Читаем The Historians' History of the World 01 полностью

A part of the relative neglect which has fallen to the lot of Diodorus may be ascribed to the manner of his handling. He threw his work into the form of annals, in which a chronological idea was predominant. He gives the history of a nation in a given year, and then turns aside to other nations, to follow the fortunes of each in turn over the same period. Necessarily, under such a treatment, the whole plan lacks continuity. One must break from one subject to another, must turn from Assyria to Egypt, from Greece to Rome, in order to follow the story through constantly broken chapters. Naturally, under such treatment, the reader’s interest flags. From a popular standpoint, such a treatment is clearly a mistake.

The plan of Herodotus, which took up the story of each nation, and carried it through a long period uninterruptedly, has many advantages; is infinitely more artistic. It is chiefly due to this treatment, rather than the actual phrasing of his story, that Herodotus has gained so much more universal fame than Diodorus; for in those parts of his history in which he does attempt a continuous narrative, Diodorus shows much skill as a story-teller. In the earlier portion of his work, that portion which, fortunately, has in the main been preserved to us, when dealing with what he regards as the fabulous history of the nations prior to the establishment of a fixed chronology, his narrative runs on continuously, suggesting in many ways that of the Father of History. It was so with his treatment of early Egypt, and with his even more interesting history of ancient Assyria. These parts alone of his work serve to make him one of the most important authors of antiquity whose writings have been preserved to us, and we shall have occasion to draw largely upon him for the history of this period.

What has just been said about the attitude of modern critics toward Diodorus must not be taken to imply that this earliest of great world historians has, on the whole, failed of an appreciative audience. The facts of the case amply refute such a supposition as this. An author writes to be read, and in the last resort the only valid criterion as to the value of his work is found in the preservation or neglect of that work by successive generations of readers.

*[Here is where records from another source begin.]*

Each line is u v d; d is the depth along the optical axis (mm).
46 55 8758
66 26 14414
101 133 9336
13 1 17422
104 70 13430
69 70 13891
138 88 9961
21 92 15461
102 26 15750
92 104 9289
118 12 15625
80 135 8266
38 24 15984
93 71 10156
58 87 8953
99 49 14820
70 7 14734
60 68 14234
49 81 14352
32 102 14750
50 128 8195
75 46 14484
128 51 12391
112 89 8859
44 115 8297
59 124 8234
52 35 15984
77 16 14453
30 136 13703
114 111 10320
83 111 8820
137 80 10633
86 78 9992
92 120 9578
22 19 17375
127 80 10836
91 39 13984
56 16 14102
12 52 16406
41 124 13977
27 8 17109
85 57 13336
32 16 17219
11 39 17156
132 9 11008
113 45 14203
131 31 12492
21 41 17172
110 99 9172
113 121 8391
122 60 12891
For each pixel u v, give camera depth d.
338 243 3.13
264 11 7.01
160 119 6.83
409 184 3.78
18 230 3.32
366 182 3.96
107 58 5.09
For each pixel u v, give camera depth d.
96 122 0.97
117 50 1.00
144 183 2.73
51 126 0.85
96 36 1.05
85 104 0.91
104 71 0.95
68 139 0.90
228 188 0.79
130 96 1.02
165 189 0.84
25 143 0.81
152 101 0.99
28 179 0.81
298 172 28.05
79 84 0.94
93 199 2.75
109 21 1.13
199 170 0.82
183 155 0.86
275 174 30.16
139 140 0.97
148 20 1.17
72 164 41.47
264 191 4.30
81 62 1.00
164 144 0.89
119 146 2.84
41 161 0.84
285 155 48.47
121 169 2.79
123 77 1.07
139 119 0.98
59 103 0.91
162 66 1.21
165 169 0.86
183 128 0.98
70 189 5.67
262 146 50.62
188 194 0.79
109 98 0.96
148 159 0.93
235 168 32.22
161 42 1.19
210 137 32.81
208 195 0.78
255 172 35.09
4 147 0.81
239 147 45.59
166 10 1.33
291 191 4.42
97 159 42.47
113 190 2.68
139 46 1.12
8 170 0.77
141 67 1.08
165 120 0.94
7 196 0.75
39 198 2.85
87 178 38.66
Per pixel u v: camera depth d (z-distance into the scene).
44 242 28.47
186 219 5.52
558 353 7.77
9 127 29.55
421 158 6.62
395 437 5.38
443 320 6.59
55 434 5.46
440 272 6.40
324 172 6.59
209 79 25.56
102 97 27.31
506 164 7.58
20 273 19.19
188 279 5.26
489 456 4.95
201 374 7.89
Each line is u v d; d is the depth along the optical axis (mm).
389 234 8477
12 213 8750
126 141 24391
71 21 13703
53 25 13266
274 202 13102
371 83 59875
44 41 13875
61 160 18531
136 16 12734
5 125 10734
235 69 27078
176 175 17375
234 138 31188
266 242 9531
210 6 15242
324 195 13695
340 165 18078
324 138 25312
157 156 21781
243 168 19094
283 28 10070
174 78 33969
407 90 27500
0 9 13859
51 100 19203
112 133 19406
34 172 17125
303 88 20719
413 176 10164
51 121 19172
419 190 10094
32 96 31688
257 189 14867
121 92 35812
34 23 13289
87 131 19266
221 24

Tested by this standard, very few of the ancient writers have obtained such a measure of appreciation as has been accorded to Diodorus. Something like three-fourths of what he wrote has been lost, it is true; but in fairly estimating the import of this, one must consider the bulk of what remains. The briefest comparison supplies us with some very interesting data. It appears that, of the entire series of the predecessors of Diodorus, no single historian has left us anything like a comparable bulk of extant matter. Only one predecessor in any field of literature, namely, Aristotle, greatly exceeds him in this regard, and a single other writer, Plato, about equals him. Turning to the contemporaries of Diodorus and to his successors in the use of the Greek language, a similar result is shown. A single writer exceeds him in output. This is Plutarch, the biographer and philosopher rather than historian proper. No other Greek writer in any field equals Diodorus, though two historians, Dion Cassius and Dionysius of Halicarnassus, are within hailing distance. When one reflects on the actual labour implied by the preservation of any manuscript throughout the long generations of the middle ages, these data speak volumes for the aggregate judgment passed upon the work of Diodorus by posterity. Of the long list of Greek historians,—a list mounting far into the hundreds, as proved by fragmentary remains,—only three as ancient as Diodorus have fared better than he, these three being Herodotus, Thucydides, and Xenophon. But the entire bulk of the works of these three writers does not so very greatly exceed the bulk of the extant writings of Diodorus. The works of Herodotus and Thucydides together do not comprise more matter than is contained in books eleven to twenty of Diodorus, which are preserved en bloc.